What you will do:
Lines from the first one down to the one containing "potted succulent: none [884,458,916,503]" in the data below are the only ones needed; please return them exactly, both ends included.

◆ ◆ ◆ ◆

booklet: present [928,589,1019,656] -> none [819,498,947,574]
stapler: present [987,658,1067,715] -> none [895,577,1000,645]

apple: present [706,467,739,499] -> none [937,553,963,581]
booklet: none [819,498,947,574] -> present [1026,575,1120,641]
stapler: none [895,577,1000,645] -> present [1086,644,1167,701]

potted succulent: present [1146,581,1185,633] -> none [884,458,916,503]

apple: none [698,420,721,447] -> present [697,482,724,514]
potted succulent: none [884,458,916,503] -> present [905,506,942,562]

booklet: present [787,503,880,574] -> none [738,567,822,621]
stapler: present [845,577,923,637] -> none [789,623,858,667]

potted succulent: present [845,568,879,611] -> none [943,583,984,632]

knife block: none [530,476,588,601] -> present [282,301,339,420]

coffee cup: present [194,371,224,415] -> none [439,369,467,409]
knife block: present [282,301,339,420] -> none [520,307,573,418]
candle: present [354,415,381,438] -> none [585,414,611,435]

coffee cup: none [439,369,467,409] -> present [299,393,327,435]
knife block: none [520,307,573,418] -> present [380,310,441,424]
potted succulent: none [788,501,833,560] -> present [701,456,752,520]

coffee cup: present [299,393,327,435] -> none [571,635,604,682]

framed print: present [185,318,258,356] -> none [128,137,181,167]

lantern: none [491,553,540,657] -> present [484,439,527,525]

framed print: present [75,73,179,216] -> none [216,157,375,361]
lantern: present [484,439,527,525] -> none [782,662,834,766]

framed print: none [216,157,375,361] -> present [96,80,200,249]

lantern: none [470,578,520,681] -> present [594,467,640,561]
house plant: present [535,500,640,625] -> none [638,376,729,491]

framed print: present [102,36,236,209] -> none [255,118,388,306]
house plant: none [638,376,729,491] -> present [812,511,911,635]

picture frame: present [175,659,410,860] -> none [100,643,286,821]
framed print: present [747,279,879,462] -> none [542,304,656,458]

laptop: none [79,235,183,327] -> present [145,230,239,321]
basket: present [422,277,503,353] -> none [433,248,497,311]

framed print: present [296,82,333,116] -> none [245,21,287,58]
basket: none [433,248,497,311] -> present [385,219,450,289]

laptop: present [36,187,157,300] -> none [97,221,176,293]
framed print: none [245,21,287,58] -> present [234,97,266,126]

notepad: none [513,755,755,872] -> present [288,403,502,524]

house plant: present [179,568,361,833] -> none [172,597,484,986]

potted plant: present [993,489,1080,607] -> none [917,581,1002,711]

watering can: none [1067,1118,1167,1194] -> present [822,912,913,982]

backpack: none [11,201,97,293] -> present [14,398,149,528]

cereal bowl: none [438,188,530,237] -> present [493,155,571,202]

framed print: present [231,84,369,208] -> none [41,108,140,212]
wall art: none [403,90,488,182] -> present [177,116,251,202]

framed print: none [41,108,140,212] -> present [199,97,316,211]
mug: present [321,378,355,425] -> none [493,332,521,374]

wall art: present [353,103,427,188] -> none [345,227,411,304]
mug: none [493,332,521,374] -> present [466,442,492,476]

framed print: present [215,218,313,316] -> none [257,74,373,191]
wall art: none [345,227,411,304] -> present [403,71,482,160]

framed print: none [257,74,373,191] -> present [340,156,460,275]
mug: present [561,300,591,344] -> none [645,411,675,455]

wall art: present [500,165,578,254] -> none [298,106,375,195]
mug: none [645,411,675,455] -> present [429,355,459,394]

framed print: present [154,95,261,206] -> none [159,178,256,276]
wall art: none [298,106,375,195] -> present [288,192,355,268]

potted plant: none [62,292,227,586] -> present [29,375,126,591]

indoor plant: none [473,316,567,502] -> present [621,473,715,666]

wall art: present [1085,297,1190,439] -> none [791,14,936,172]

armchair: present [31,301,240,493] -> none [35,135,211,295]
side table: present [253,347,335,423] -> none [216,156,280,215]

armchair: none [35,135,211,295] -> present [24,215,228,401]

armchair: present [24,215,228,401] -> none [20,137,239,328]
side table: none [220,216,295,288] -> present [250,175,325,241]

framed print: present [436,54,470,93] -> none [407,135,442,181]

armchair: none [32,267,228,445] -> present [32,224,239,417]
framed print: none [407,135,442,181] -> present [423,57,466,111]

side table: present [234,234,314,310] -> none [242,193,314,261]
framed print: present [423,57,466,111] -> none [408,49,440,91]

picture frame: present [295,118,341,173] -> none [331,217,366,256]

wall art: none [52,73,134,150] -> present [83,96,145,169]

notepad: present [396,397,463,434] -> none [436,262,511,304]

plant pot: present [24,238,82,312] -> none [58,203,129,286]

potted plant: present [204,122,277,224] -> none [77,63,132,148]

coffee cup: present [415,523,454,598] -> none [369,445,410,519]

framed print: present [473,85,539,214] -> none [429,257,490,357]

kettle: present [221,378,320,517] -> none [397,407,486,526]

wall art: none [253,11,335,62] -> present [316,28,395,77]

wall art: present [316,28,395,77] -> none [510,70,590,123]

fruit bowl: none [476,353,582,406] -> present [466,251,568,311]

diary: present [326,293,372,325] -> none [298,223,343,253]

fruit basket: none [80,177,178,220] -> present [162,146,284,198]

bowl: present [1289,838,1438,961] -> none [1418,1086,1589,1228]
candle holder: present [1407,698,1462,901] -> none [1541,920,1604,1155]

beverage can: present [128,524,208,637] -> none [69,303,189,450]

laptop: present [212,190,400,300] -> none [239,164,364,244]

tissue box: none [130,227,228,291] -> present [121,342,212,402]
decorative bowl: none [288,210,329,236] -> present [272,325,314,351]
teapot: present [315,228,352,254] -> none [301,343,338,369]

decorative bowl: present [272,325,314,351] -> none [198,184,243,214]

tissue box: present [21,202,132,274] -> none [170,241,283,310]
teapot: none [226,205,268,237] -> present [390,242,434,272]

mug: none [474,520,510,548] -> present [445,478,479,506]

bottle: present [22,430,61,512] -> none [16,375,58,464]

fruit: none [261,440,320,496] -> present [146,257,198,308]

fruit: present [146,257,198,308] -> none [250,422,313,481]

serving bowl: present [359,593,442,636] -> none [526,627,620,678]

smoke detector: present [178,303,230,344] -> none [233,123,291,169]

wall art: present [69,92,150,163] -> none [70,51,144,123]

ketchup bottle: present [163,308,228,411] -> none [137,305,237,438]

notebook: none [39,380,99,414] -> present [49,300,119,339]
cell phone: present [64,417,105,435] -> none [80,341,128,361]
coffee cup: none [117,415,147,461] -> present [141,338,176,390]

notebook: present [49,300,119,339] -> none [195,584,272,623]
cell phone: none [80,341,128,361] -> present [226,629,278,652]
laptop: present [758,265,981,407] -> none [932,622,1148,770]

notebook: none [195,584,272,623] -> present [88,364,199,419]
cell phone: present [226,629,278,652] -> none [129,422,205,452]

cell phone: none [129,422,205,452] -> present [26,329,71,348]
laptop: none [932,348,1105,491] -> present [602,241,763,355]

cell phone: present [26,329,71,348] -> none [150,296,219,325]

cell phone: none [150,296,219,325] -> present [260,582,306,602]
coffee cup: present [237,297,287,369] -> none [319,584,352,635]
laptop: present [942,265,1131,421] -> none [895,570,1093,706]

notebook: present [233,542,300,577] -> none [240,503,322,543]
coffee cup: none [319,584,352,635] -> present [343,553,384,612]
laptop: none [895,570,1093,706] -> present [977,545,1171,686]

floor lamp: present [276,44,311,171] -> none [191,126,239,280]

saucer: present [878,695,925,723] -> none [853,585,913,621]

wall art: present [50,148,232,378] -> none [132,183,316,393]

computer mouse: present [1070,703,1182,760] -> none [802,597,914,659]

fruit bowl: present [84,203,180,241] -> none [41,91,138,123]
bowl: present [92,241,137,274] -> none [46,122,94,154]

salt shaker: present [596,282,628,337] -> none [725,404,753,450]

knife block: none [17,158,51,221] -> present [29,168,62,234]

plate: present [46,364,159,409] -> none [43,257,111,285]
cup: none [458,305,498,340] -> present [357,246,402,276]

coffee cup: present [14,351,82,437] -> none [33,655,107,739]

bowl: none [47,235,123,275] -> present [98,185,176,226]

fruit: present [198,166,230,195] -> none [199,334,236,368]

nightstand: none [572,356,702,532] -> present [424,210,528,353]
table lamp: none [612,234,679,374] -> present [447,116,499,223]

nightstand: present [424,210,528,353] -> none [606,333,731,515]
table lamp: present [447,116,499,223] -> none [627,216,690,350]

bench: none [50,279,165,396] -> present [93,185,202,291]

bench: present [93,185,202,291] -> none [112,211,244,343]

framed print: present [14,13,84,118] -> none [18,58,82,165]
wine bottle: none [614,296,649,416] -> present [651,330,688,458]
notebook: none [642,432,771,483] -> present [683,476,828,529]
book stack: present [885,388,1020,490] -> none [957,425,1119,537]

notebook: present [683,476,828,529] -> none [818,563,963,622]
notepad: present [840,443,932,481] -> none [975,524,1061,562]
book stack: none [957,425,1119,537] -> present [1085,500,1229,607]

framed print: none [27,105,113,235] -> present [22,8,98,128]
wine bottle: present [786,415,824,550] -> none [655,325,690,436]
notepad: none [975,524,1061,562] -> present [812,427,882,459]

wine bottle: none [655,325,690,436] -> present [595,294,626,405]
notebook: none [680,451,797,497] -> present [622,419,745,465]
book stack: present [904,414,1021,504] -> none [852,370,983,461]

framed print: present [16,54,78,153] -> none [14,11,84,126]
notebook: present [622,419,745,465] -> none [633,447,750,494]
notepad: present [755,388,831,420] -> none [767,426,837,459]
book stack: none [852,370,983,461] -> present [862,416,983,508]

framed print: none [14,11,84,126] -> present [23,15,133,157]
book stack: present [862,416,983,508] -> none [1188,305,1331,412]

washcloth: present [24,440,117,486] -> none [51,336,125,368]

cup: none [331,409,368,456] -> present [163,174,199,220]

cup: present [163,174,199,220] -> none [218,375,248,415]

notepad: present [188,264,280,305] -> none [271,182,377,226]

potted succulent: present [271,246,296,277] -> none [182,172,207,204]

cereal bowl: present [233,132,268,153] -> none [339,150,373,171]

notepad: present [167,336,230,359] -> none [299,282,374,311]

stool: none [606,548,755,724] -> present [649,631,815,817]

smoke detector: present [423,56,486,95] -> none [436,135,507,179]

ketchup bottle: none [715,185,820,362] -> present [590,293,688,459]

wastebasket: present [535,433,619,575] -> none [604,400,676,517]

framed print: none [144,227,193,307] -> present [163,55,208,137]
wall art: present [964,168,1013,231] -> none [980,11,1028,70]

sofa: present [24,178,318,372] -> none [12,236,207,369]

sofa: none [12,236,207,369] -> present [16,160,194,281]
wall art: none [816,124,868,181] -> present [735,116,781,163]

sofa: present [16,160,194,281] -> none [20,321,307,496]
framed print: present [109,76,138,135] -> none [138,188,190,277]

◆ ◆ ◆ ◆

Task result:
booklet: present [928,589,1019,656] -> none [819,498,947,574]
stapler: present [987,658,1067,715] -> none [895,577,1000,645]

apple: present [706,467,739,499] -> none [937,553,963,581]
booklet: none [819,498,947,574] -> present [1026,575,1120,641]
stapler: none [895,577,1000,645] -> present [1086,644,1167,701]

potted succulent: present [1146,581,1185,633] -> none [884,458,916,503]

apple: none [698,420,721,447] -> present [697,482,724,514]
potted succulent: none [884,458,916,503] -> present [905,506,942,562]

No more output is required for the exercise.